Над озером туман белёсым покрывалом…
Пастушьего кнута щелчки издалека…
Спала я до зари. А Тома убежала
по утренней росе на дойку молока.
Проснулась. Дом пустой. Два веника на кухне.
Нож с вилкой на столе и хлеб под рушником.
Оделась. Вышла в сад. В саду цветы пожухли:
хоть август – днём жара и сохнет всё кругом…
Моя сестра живёт в деревне, в старом доме,
а тётка умерла, осиротив жильё…
Общались редко, и – я тётку плохо помню.
Но с Томкой мы родня. В гостях я у неё.
Над озером туман. А за туманом фермы.
Отправилась туда – взглянуть на скотный двор.
И к ближней подходя, вдруг услыхала пенье,
как пошленький мотив выводит женский хор.
Открыла дверь, вошла… Слегка навозом тянет,
и тёплым молоком, и, странно, но – борщом…
На каменном полу стоят четыре фляги.
В углу лопаты, лом и что-то там ещё...
Доярки, все в соку, все, как одна, в халатах,
поют о той любви, что в восемнадцать лет.
А чавкающий такт доильных аппаратов,
мычание коров – их словно просто нет.
Им всем – под пятьдесят. Но как они выводят
слова о той любви, когда отброшен стыд!
Поют от всей души… как будто хороводят.
Я слушаю. Смотрю. И в горле ком стоит.
Деревня велика… Но в основном всё бабы.
Работают в полях, на фермах, в мастерских…

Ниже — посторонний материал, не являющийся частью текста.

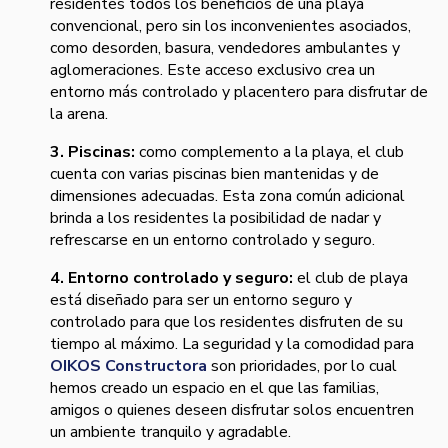
residentes todos los beneficios de una playa
convencional, pero sin los inconvenientes asociados,
como desorden, basura, vendedores ambulantes y
aglomeraciones. Este acceso exclusivo crea un
entorno más controlado y placentero para disfrutar de
la arena.
3. Piscinas:
como complemento a la playa, el club
cuenta con varias piscinas bien mantenidas y de
dimensiones adecuadas. Esta zona común adicional
brinda a los residentes la posibilidad de nadar y
refrescarse en un entorno controlado y seguro.
4. Entorno controlado y seguro:
el club de playa
está diseñado para ser un entorno seguro y
controlado para que los residentes disfruten de su
tiempo al máximo. La seguridad y la comodidad para
OIKOS Constructora
son prioridades, por lo cual
hemos creado un espacio en el que las familias,
amigos o quienes deseen disfrutar solos encuentren
un ambiente tranquilo y agradable.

И платят хорошо… дороги не в ухабах…
А молодёжи нет. Есть с водкой мужики.
И вот они поют – четыре бабы зрелых.
Им вместе здесь – легко, а дома жизнь – тоска.
И Томка среди них… и тоже так умело,
задорно так поёт про "милого дружка".
…
Прошло лет пять уже. Но хор я этот помню,
туман, зарю в росе, тот запах, в горле ком,
ту искренность души, которой нет огромней,
тех женщин с песней их… И фляги с молоком.